3. Sometimes the Best Thing to Do is to Do Nothing
Situations that "push our buttons" seductively compel us to react. In the above example of the jealous spouse, the husband reacted to the feeling of jealousy by announcing his displeasure to his wife and leaving in a huff. Subsequently, he even hurled verbal abuses at her. Jealousy made him vulnerable and prone to thoughtless actions that, as it turned out, were irreversible. It is important to recognize that holding ourselves back from acting in the heat of the moment is probably a wise course of (in)action. Sometimes it may imply that we have to temporarily move ourselves away from the trigger. Introducing such a conscious time-delay in these situations helps our intelligence to catch up with our emotions. In other words, we are able to be more balanced and emotionally intelligent. This spatial moment of inaction is the womb in which we grow.
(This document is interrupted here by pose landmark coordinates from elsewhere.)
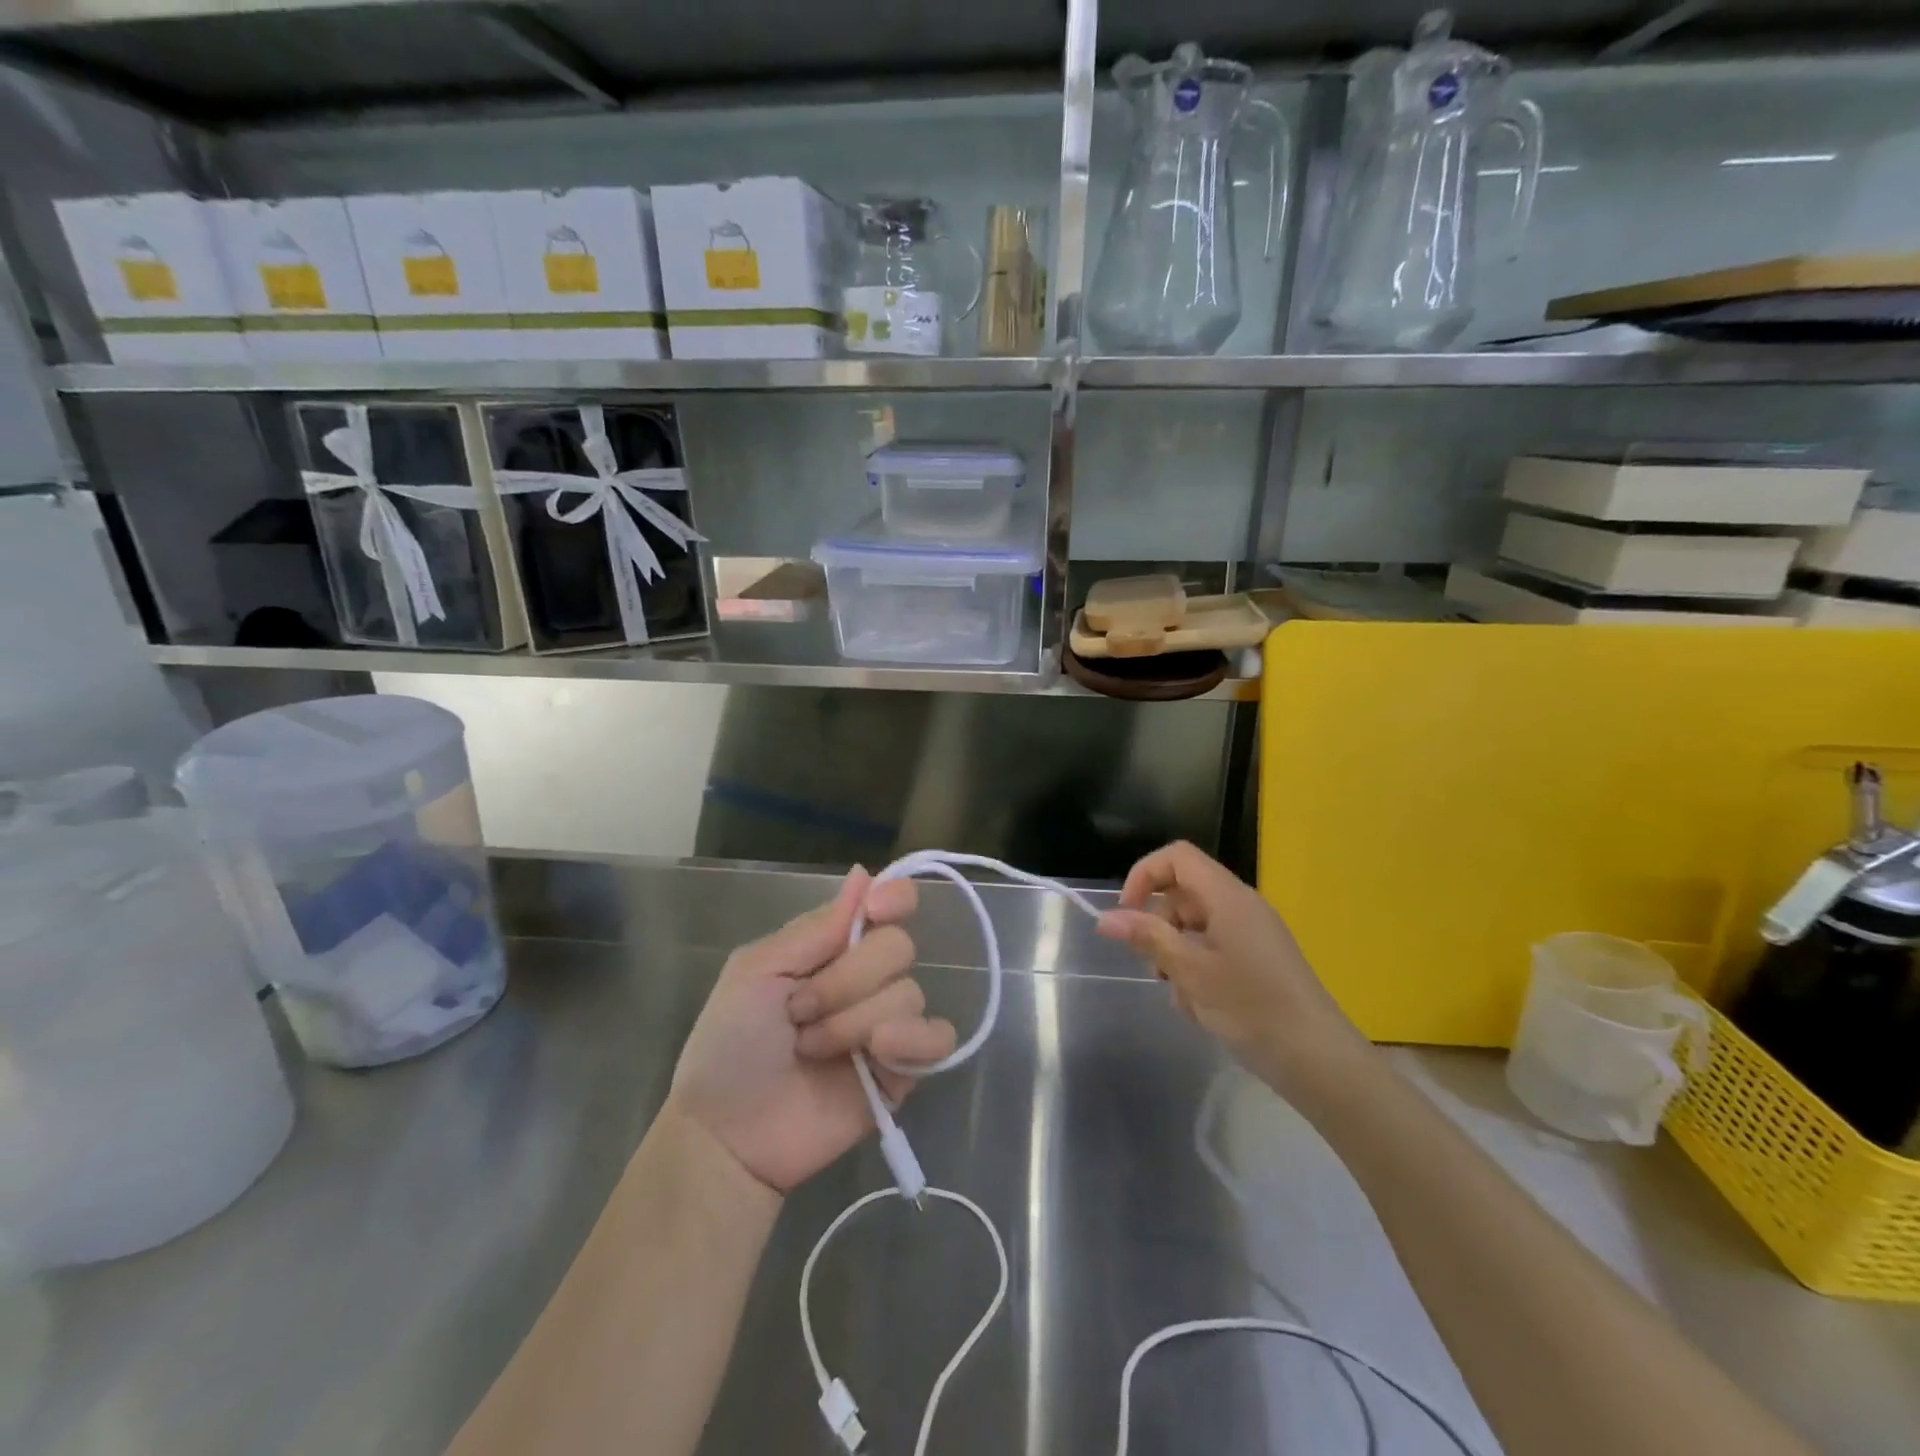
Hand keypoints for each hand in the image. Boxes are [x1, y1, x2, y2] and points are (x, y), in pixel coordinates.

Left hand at [666, 868, 956, 1194]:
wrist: (728, 1133)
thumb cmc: (730, 1044)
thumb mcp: (757, 971)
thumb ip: (816, 927)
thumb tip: (866, 873)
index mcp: (834, 947)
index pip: (890, 904)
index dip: (895, 898)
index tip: (876, 910)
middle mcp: (867, 978)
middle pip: (898, 947)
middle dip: (846, 980)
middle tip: (799, 1011)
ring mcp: (888, 1025)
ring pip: (909, 994)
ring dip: (854, 1022)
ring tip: (811, 1050)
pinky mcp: (903, 1071)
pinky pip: (939, 1038)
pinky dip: (914, 1040)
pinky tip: (879, 1053)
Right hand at [1095, 841, 1372, 1103]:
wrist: (1320, 1061)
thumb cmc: (1252, 1008)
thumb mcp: (1191, 971)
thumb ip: (1148, 938)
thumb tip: (1105, 918)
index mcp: (1228, 897)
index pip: (1177, 857)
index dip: (1144, 875)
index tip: (1126, 914)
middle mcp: (1241, 906)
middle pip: (1183, 894)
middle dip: (1159, 927)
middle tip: (1156, 968)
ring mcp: (1252, 934)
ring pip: (1195, 927)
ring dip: (1176, 955)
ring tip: (1183, 997)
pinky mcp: (1258, 961)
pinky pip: (1214, 950)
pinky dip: (1198, 971)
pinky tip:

4. Accepting One's Weaknesses is a Sign of Strength
The sacred space we introduce by not acting on our impulses provides us an opening to recognize our limitation. Knowing and understanding our limitation is very crucial and a significant part of emancipating ourselves from its control. It is important that you don't chastise or admonish yourself for your feelings. Be kind to yourself and simply accept the feeling as it is without trying to change it. Supportive relationships can be of great value at this step in helping us recognize that such feelings are not unusual and in fact quite pervasive in everybody. This courageous act of acceptance allows us to realize that there exists a part of us that is beyond the constraining limitations. Embracing our weaknesses affirms that we are more universal than our limitations.
5. Between Suppression and Expression Lies Observation
Detach yourself from the feelings and simply see them for what they are. Observe the type of events that generate these constrictive emotions and patterns of thoughts. Understand and experience the insecurity or incompleteness within that is triggering the feeling of jealousy. Recognize that since you are able to see the limitations there must exist a "you" that is invariant and cannot be besieged by these limiting emotions. Know that you don't need anything or anybody to make you feel complete and that the completeness is always there. When we become the Ocean itself, the flood of negativity can never ever drown us again.
Thanks so much for allowing me to share this (not-so) brief diary of my ongoing journey; in sharing I myself learn. And since you are catalyzing my process of self-discovery, all of you "out-there" are my Gurus. My warmest regards to you. Wish you a very Happy Guru Poornima!
The mist of negative emotions sheds when the seer awakens to the radiant sunshine of the singular universal truth.